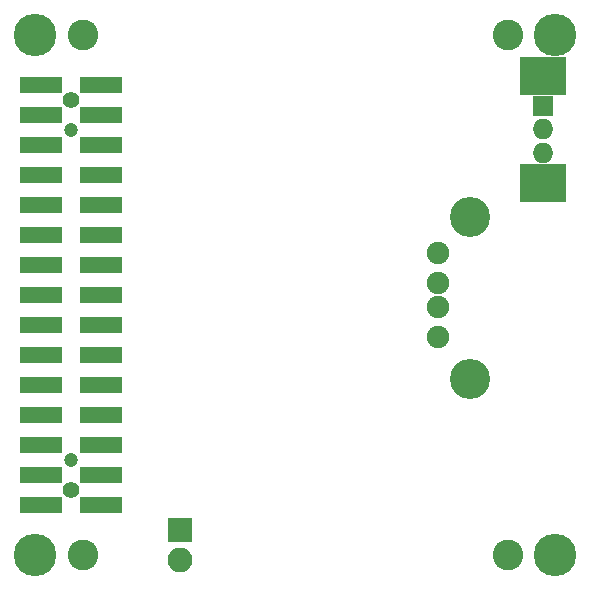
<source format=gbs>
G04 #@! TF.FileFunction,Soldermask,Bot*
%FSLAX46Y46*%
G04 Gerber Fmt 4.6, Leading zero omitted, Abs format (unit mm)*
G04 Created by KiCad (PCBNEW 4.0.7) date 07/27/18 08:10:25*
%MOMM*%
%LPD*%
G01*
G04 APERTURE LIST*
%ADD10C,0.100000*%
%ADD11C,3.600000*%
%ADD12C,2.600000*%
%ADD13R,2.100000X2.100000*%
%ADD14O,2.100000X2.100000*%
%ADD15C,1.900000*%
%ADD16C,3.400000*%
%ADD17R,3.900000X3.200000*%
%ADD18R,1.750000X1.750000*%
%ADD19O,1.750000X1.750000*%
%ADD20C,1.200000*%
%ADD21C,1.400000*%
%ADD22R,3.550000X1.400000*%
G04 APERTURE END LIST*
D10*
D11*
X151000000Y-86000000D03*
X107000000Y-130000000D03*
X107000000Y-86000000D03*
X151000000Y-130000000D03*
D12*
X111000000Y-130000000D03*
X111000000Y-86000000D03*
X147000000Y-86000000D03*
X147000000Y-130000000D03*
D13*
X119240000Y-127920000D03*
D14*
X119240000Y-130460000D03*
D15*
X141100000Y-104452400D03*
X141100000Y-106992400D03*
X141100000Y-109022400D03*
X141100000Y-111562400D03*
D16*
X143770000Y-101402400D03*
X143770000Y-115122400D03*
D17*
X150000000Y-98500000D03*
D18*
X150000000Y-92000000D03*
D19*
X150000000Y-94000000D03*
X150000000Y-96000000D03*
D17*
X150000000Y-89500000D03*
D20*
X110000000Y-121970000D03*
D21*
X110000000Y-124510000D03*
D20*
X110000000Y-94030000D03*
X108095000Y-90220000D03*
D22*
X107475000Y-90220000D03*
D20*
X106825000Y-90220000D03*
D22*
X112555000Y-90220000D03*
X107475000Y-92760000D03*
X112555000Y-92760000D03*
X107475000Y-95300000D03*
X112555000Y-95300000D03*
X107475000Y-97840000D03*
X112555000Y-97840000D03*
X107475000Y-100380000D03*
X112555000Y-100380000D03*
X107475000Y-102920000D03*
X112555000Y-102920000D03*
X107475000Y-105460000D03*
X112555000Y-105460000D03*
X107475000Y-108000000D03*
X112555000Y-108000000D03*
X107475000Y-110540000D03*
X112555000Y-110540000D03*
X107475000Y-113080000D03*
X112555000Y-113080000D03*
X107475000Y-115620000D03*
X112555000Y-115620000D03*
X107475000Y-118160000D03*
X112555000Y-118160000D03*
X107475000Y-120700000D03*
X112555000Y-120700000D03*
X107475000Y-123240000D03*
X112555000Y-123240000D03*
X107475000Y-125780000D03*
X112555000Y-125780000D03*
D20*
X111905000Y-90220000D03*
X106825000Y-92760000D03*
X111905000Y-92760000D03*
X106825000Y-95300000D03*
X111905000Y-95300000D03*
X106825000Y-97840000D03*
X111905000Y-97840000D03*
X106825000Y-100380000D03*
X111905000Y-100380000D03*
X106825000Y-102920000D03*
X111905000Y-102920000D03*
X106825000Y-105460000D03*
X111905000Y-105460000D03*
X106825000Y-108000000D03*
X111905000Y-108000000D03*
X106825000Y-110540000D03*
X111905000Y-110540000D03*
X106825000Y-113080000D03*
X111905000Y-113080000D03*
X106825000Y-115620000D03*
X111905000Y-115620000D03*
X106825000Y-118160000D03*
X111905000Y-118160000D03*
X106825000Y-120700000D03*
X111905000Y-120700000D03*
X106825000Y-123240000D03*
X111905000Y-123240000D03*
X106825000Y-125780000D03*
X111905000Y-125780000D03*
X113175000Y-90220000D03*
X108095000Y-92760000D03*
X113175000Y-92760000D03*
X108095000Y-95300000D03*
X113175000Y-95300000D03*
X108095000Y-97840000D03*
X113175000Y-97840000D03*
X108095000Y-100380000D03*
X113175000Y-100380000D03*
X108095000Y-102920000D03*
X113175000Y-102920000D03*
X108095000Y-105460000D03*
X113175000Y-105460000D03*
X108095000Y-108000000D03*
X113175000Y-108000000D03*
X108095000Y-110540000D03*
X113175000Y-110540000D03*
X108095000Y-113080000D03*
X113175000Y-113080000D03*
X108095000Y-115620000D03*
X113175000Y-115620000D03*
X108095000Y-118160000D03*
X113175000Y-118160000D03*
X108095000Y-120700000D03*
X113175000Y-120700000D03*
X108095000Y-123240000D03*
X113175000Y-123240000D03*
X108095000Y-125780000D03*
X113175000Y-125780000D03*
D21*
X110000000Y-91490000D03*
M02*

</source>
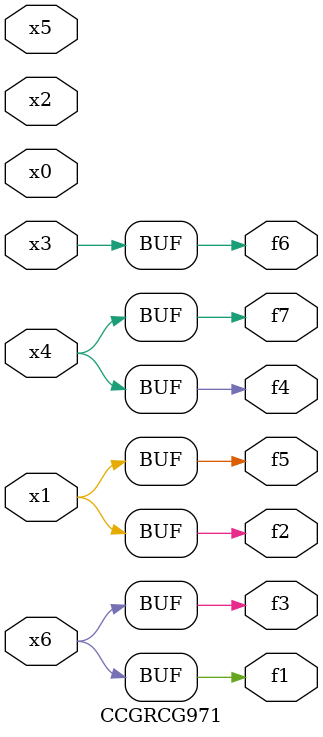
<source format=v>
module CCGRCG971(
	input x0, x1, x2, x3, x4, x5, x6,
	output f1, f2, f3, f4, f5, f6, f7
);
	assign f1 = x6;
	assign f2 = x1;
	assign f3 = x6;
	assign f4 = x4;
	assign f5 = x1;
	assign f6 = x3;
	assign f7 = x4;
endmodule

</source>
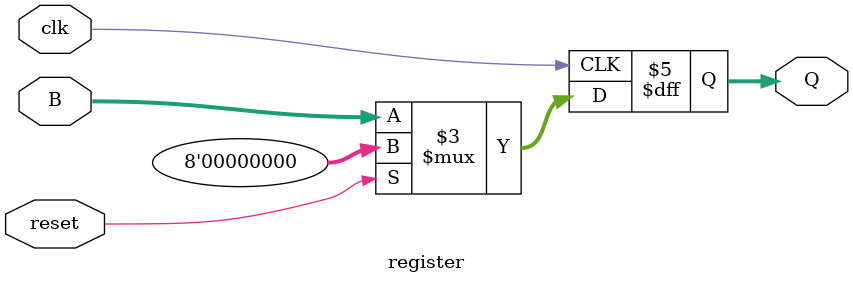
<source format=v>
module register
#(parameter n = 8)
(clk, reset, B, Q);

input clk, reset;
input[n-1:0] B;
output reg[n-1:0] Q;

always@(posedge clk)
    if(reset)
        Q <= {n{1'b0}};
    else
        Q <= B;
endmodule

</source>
────
**Problem description:**
Work out how many lines in the records above contain the word "reset". State only that number.

**Task response:**
3